Useful perf commands:

# What system calls is the process making?
strace -p <pid> -c       # count system calls

# Is the process blocked on I/O?
perf stat -e 'block:*' -p <pid>

# Cache misses (memory bottleneck)
perf stat -e cache-misses,cache-references,instructions,cycles -p <pid>

# System-wide top (like top but with CPU cycles)
perf top

Async Performance in Node.js

The event loop is single-threaded. Blocking the event loop blocks all requests.

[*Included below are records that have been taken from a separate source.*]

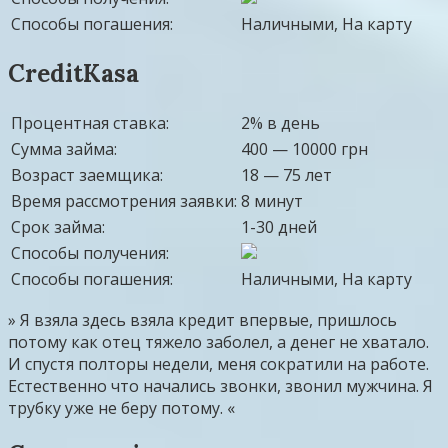
Способы погашения:
Наличными, На карту
CreditKasa
Процентная ставка:
2% в день
Сумма займа:
400 — 10000 грн
Возраст заемщика:
18 — 75 лет
Время рассмотрения заявки:
8 минут
Срок займа:
1-30 дней
Способы получения:
Способы погашения:
Наличными, На карту
» Я взяла здесь взяла кредит впервые, пришлось
потому как отец тяжело заболел, а денег не хватало.
И спустя полторы недели, меня сократили на работе.
Естественно что начались звонки, звонил мужчина. Я
трубку уже не беру потому. «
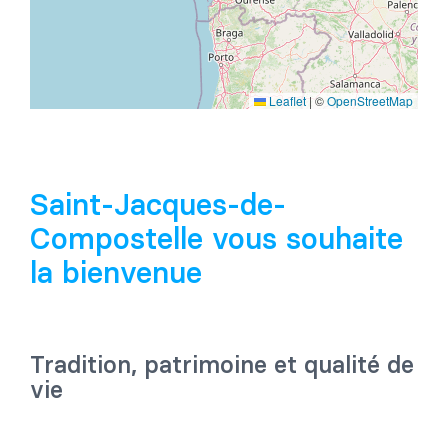
Leaflet
|
©
OpenStreetMap
Saint-Jacques-de-
Compostelle vous souhaite
la bienvenue
Tradition, patrimoine et qualité de
vie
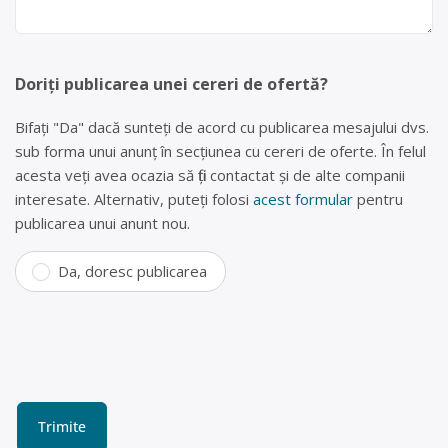
Doriți publicarea unei cereri de ofertă?
Bifați "Da" dacă sunteți de acord cu publicarea mesajului dvs.
sub forma unui anunț în secțiunea cu cereri de oferte. În felul
acesta veți avea ocazia să fiți contactat și de alte companii
interesate. Alternativ, puteți folosi
acest formular
pentru
publicarea unui anunt nou.
Da, doresc publicarea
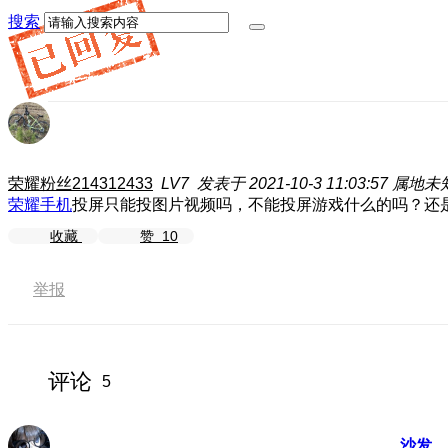
搜索
荣耀粉丝214312433
LV7
发表于 2021-10-3 11:03:57
属地未
荣耀手机
投屏只能投图片视频吗，不能投屏游戏什么的吗？还
收藏
赞
10
举报
评论
5
沙发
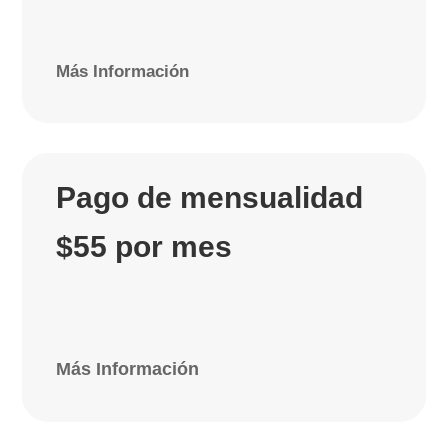
Más Información
Pago de mensualidad
$55 por mes
Más Información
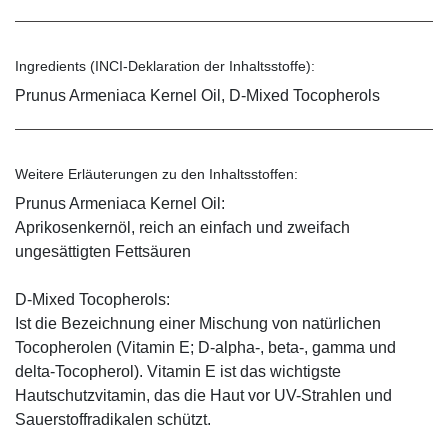
Ingredients (INCI-Deklaration der Inhaltsstoffe):
Prunus Armeniaca Kernel Oil, D-Mixed Tocopherols
Weitere Erläuterungen zu den Inhaltsstoffen:
Prunus Armeniaca Kernel Oil:
Aprikosenkernöl, reich an einfach und zweifach
ungesättigten Fettsäuren
D-Mixed Tocopherols:
Ist die Bezeichnung einer Mischung von natürlichen
Tocopherolen (Vitamin E; D-alpha-, beta-, gamma und
delta-Tocopherol). Vitamin E ist das wichtigste
Hautschutzvitamin, das die Haut vor UV-Strahlen und
Sauerstoffradikalen schützt.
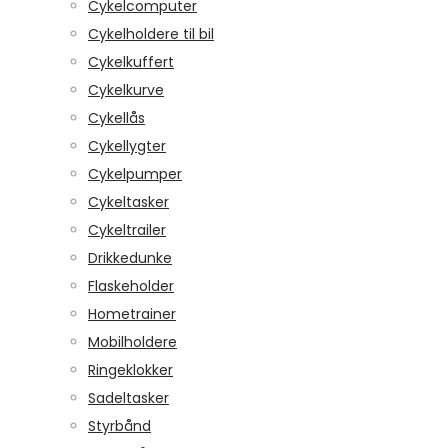
Cykelcomputer
Cykelholdere til bil
Cykelkuffert
Cykelkurve
Cykellås
Cykellygter
Cykelpumper
Cykeltasker
Cykeltrailer
Drikkedunke
Flaskeholder
Hometrainer
Mobilholdere
Ringeklokker
Sadeltasker
Styrbånd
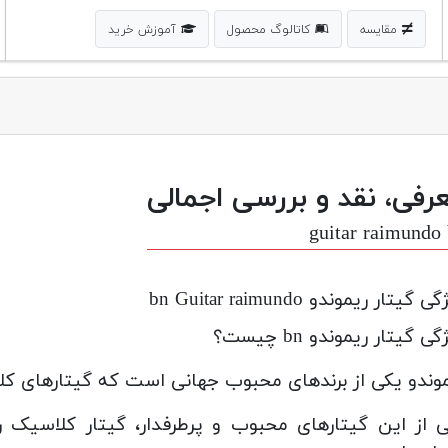
مقایسه
کاتالوگ محصول
آموزش خرید
رفی، نقد و بررسی اجمالی
guitar raimundo
 گیتار ریموندو bn Guitar raimundo
ی گیتار ریموندو bn چیست؟
وندو یکی از برندهای محبوب جهانی است که گیتارهای کلاس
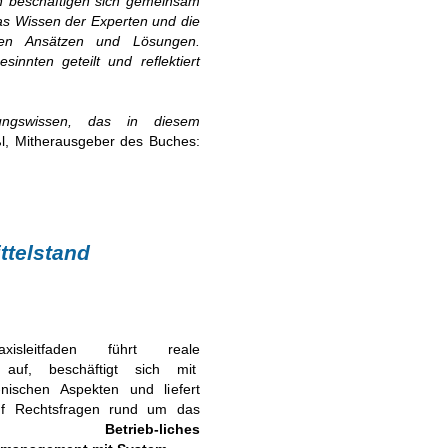
n beschäftigen sich gemeinsam
s Wissen der Experten und die
chen Ansätzen und Lösungen.
innten geteilt und reflektiert
rungswissen, das in diesem
ßl, Mitherausgeber des Buches:
ttelstand
xisleitfaden führt reale
le auf, beschäftigt sich mit
i-nischen Aspekten und liefert
uf Rechtsfragen rund um das
ema
Betrieb-liches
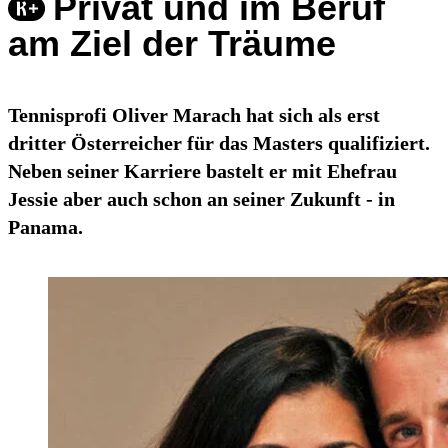
Privat und im Beruf
am Ziel der Träume
Tennisprofi Oliver Marach hat sich als erst
dritter Österreicher für das Masters qualifiziert.
Neben seiner Karriere bastelt er mit Ehefrau
Jessie aber auch schon an seiner Zukunft - in
Panama.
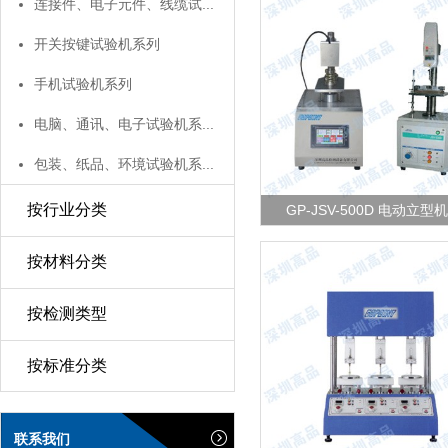
连接件、电子元件、线缆试...
开关按键试验机系列
GP-MAX-B 自动荷重试验机
手机试验机系列
GP-MAX-B自动荷重试验机是严
JISC(日本)工业五级标准,为各种
电脑、通讯、电子试验机系...
途产品之荷重试验而开发。拥有
试功能，并开发有专用软件。如
包装、纸品、环境试验机系...
器、硅橡胶按键、拉压弹簧等.
发现更多 >
按行业分类
GP-JSV-500D 电动立型
按材料分类
按检测类型
GP-JSV-500D 电动立型机台
GP-JSV-500D电动立型机台适
按标准分类
型电子产品的拉压、破坏、断裂
器插入拔出时的荷重值测量仪器
过负荷保护回路之设计(需选购相
接口)。
联系我们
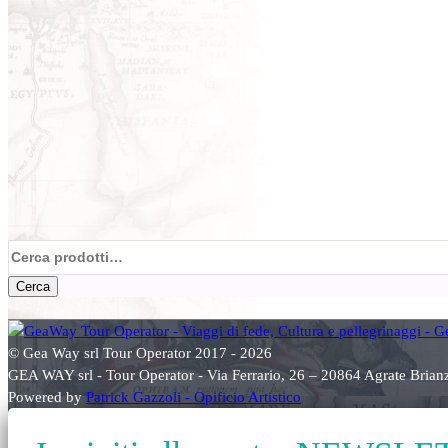
Cerca:
Cerca
© Gea Way srl Tour Operator 2017 - 2026
GEA WAY srl - Tour Operator - Via Ferrario, 26 – 20864 Agrate Bri
Powered by
Patrick Gazzoli - Opificio Artistico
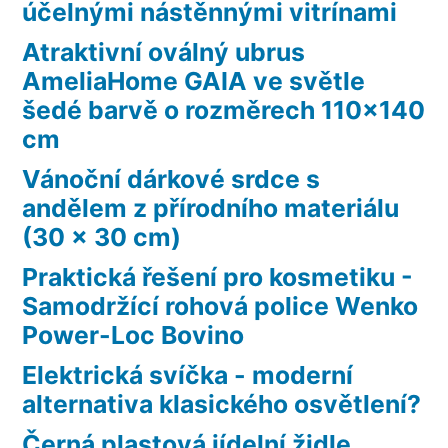
účelnými nástěnnými vitrínami
Atraktivní oválný ubrus
AmeliaHome GAIA ve světle
šedé barvě o rozměrech 110×140
cm
Vánoční dárkové srdce s
andělem z přírodního materiálu
(30 x 30 cm)
Praktická řešení pro kosmetiku -
Samodržící rohová police Wenko
Power-Loc Bovino
Elektrická svíčka - moderní
alternativa klasického osvětlení?
Černá plastová jídelní židle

# Measure event loop lag (blocked = slow I/O or CPU)
npm install -g @nicolo-ribaudo/clinic
clinic doctor -- node server.js

// Detect event loop lag in code
import { monitorEventLoopDelay } from 'perf_hooks';

const h = monitorEventLoopDelay({ resolution: 20 });
h.enable();

setInterval(() => {
	log.info(
		{
			p50: h.percentile(50) / 1e6, // convert nanoseconds to ms
			p99: h.percentile(99) / 1e6,
			max: h.max / 1e6
		},
		'Event loop delay'
	);
	h.reset();
}, 10_000);

P99 event loop delay > 100ms = something is blocking the loop. Common culprits:

JSON.parse on large payloads (synchronous, blocking)
Crypto operations (use crypto.subtle async or worker threads)
Large array sorts or regex on big strings
Synchronous file system calls (fs.readFileSync)

Offload CPU work:

import { Worker, isMainThread, parentPort, workerData } from 'worker_threads';

// Worker thread for CPU-intensive work
if (!isMainThread) {
	const result = heavyCpuWork(workerData.input);
	parentPort!.postMessage(result);
	process.exit(0);
}

function runInWorker(input: any): Promise<any> {
	return new Promise((resolve, reject) => {
		const worker = new Worker(__filename, { workerData: { input } });
		worker.on('message', resolve);
		worker.on('error', reject);
	});
}

Profiling in Production

Profiling in production is different from dev — you need low overhead:

# Node.js: continuous profiling with 0% overhead using V8's sampling profiler
# (sampling at 1ms intervals — negligible overhead)
node --prof server.js &
kill -USR2 $(cat server.pid)   # dump profile without stopping process

Pyroscope — continuous profiling service (open source):

import Pyroscope from '@pyroscope/nodejs';

Pyroscope.init({
	serverAddress: 'http://pyroscope:4040',
	appName: 'order-service'
});
Pyroscope.start();

Pyroscope samples CPU at 100Hz continuously, aggregates, and lets you query “what was the CPU doing between 14:00 and 14:05 yesterday?” — invaluable for post-incident analysis.